Terrorist Trends: Four recent reports
Germany: Homegrown Terror Takes on New Dimensions (Spiegel Online)
May 9, 2011 – Osama bin Laden may be dead, but al-Qaida is alive and well in Germany. Each month, an average of five Islamists leave the country for terrorist training camps in the Afghanistan-Pakistan border area. Recent arrests in Düsseldorf show just how dangerous homegrown terror has become. MORE
United Kingdom: Five men held after ‘taking pictures’ of nuclear plant (The Telegraph)
May 3, 2011 – Five men were being questioned by anti-terrorism officers last night after being arrested for allegedly taking pictures outside the Sellafield nuclear reprocessing plant in the wake of Osama bin Laden’s death. MORE
Morocco: Marrakesh cafe bombing (AFP)
April 28, 2011 - A bomb attack at a crowded tourist cafe in the main square of the Moroccan city of Marrakesh killed 14 people, mostly foreigners, as world leaders denounced the “terrorist” act. (Since the initial attack three more have died and three suspects have been arrested.) MORE
Indonesia: Arrests Point To New Face Of Terrorism (Jakarta Globe)

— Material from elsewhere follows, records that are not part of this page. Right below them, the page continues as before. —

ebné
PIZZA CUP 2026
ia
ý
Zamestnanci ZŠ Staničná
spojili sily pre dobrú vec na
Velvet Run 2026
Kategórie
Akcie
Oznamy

April 23, 2011 – The arrest of 19 terrorism suspects and the subsequent discovery of a Good Friday bomb plot appears to have revealed a new breed of terror. Most of the newly arrested were university graduates and were apprehended in various parts of the country in relation to the series of book bombs sent to various prominent figures in Jakarta last month. MORE
Some personal notes related to the Marrakesh attack: I have enjoyed the shade and refreshment of the Argana Cafe, bombed late last month. On a visceral level this attack so far away has, perhaps, been the most personally real for me. It is interesting the regional affiliate of Al-Qaeda has since rejected responsibility for the bombing. It is even more interesting that over the last two weeks large crowds of Moroccans have married calls for domestic political reform with rejection of terrorist violence. In Libya and Syria this non-violent activism has been taken to its nearly suicidal limit. In Egypt peaceful non-cooperation has, so far, been an extraordinary success.
There are implications here for any us inspired by Gandhi and King. President Obama appreciates the advocates of ahimsa, but has decisively demonstrated he is much more a disciple of Reinhold Niebuhr and Dietrich Bonhoeffer.
It will be interesting to hear what grand plan bin-Laden might have been trying to hatch in Abbottabad. But right now the evidence suggests our terrorist problem is much less a starkly Manichean struggle and much more a matter of frustrated narcissists.
This is not to dismiss a very real threat. See each report above. But part of our plot problem has been a tendency toward narcissism even by the good guys. In every story of good conquering evil I have encountered, the good guys and gals are quiet realists and the evil-doers are undone by their excesses… especially of delusional self-regard.